Bob, this is Michele's brother, Bruce. Bruce is a nice guy (good at busting balls :) ) but Michele makes a better pie.



00:38 "We brought the first Brooklyn Pizza to New Jersey"

"What's does that mean?"

"It means it's more of a sauce pie...

...very little cheese"

There was a time when I thought 'Brooklyn Pizza' was just marketing speak for "We're cheap, stingy-on-the-cheese bastards," but I think there might be some merit to the minimal cheese pie.  One of my absolute favorite pies of all time was Joe's circa 1992 and that was less cheese than Pizza Town.  You'd never get a cold slice there because they couldn't make the pizzas fast enough. Spiderman didn't film there by chance.  They filmed there because the pizza had established the location as a Village fixture.

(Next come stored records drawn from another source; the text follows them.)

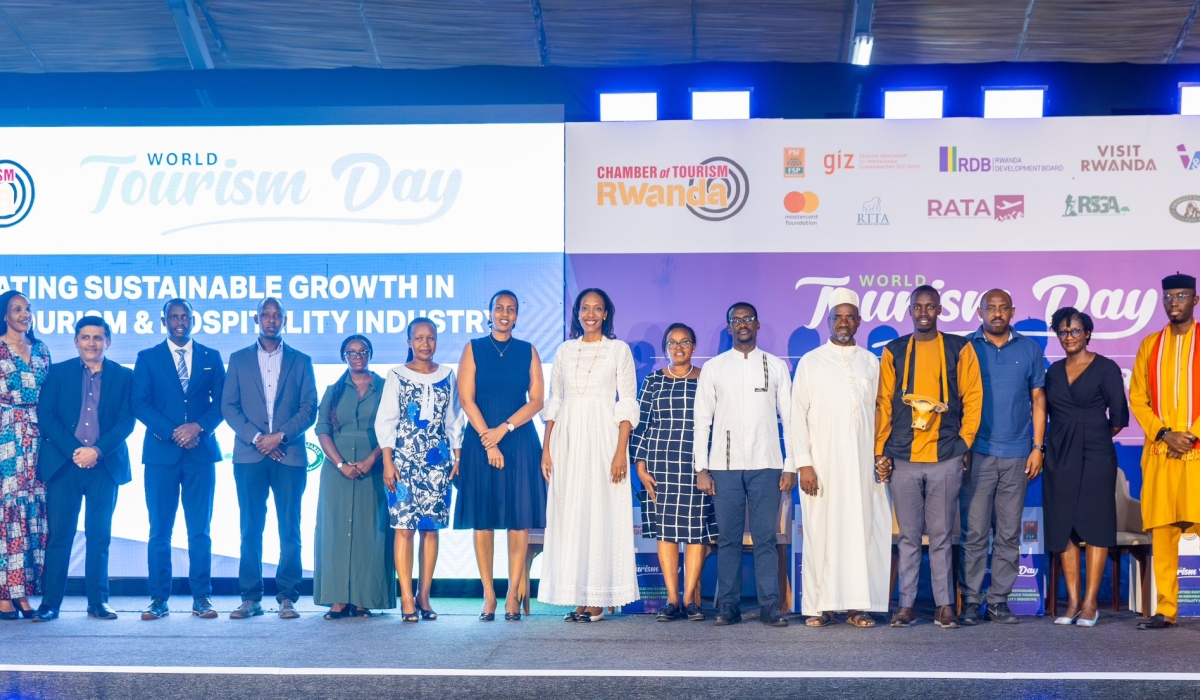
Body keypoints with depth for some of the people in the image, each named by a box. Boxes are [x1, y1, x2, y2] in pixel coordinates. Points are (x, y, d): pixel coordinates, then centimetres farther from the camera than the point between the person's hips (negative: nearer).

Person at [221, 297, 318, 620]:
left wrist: (280, 436, -10)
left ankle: (287, 597, 2)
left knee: (289, 529, -1)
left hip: (289, 455, 0)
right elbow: (228, 406, 5)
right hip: (249, 455, 0)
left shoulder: (301, 361, 11)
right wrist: (255, 437, -9)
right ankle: (251, 598, 4)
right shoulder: (239, 360, 12)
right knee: (251, 530, 1)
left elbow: (309, 409, 4)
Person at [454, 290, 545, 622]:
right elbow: (466, 399, -2)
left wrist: (504, 429, -11)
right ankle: (488, 595, 2)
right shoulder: (474, 349, 6)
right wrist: (488, 442, -10)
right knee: (483, 518, -2)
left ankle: (514, 594, 1)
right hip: (480, 439, -1)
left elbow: (537, 400, 1)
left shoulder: (528, 352, 9)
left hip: (520, 441, 1)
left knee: (519, 519, -3)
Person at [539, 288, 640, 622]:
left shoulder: (619, 350, 3)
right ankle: (577, 598, 6)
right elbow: (553, 403, 13)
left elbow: (627, 404, -2)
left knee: (601, 514, -4)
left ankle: (597, 601, 0)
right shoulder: (565, 351, 13)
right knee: (568, 516, 1)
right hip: (567, 438, 4)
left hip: (602, 437, -4)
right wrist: (547, 449, 4)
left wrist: (621, 451, -12)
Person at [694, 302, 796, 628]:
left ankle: (770, 606, 2)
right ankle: (728, 606, 6)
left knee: (765, 538, -1)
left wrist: (791, 466, 0)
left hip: (765, 465, 0)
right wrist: (700, 469, 0)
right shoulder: (713, 368, 8)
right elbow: (702, 420, 7)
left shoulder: (776, 366, 9)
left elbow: (789, 418, 7)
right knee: (728, 538, 1)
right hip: (725, 466, 0)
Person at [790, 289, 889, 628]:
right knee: (821, 533, -2)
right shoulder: (810, 363, 5)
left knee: (862, 531, -1)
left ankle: (858, 605, 3)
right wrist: (803, 464, -7)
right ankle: (822, 606, 3)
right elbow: (798, 415, 1)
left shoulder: (871, 363, 11)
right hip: (822, 465, -1)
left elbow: (880, 412, 10)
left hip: (862, 465, 2)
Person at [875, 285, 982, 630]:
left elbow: (972, 397, 5)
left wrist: (964, 442, 0)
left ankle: (945, 604, 8)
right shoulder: (893, 352, 8)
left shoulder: (959, 349, 5)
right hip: (903, 458, 1)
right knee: (909, 535, 5)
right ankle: (906, 604, 9)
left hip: (946, 458, -1)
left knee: (941, 536, 3)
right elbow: (884, 403, 8)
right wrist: (880, 451, 3)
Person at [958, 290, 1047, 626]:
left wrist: (1038, 447, 3)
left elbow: (1038, 399, 10)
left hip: (1017, 455, 2)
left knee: (1009, 533, 5)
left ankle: (999, 600, 11)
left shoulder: (1030, 350, 9)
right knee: (974, 531, -4)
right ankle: (971, 600, 2)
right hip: (976, 453, -2)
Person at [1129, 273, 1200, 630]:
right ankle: (1166, 609, 5)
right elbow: (1137, 398, 8)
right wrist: (1164, 434, -5)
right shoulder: (1150, 345, 13)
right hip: (1159, 453, 3)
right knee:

While I've pondered getting extra cheese on a Pizza Town, I'm hesitant. Whenever I change the cheese on my own pies, it changes them dramatically, and I invariably have to mess with the bake time and/or other factors to make it work.  With their 4 minute bake, extra cheese might not melt completely, and, for me, cheese that hasn't melted completely is the kiss of death. I don't mind partially melted cheese on Neapolitan, but I can't tolerate it on NY. It's bland, tasteless and a choking hazard.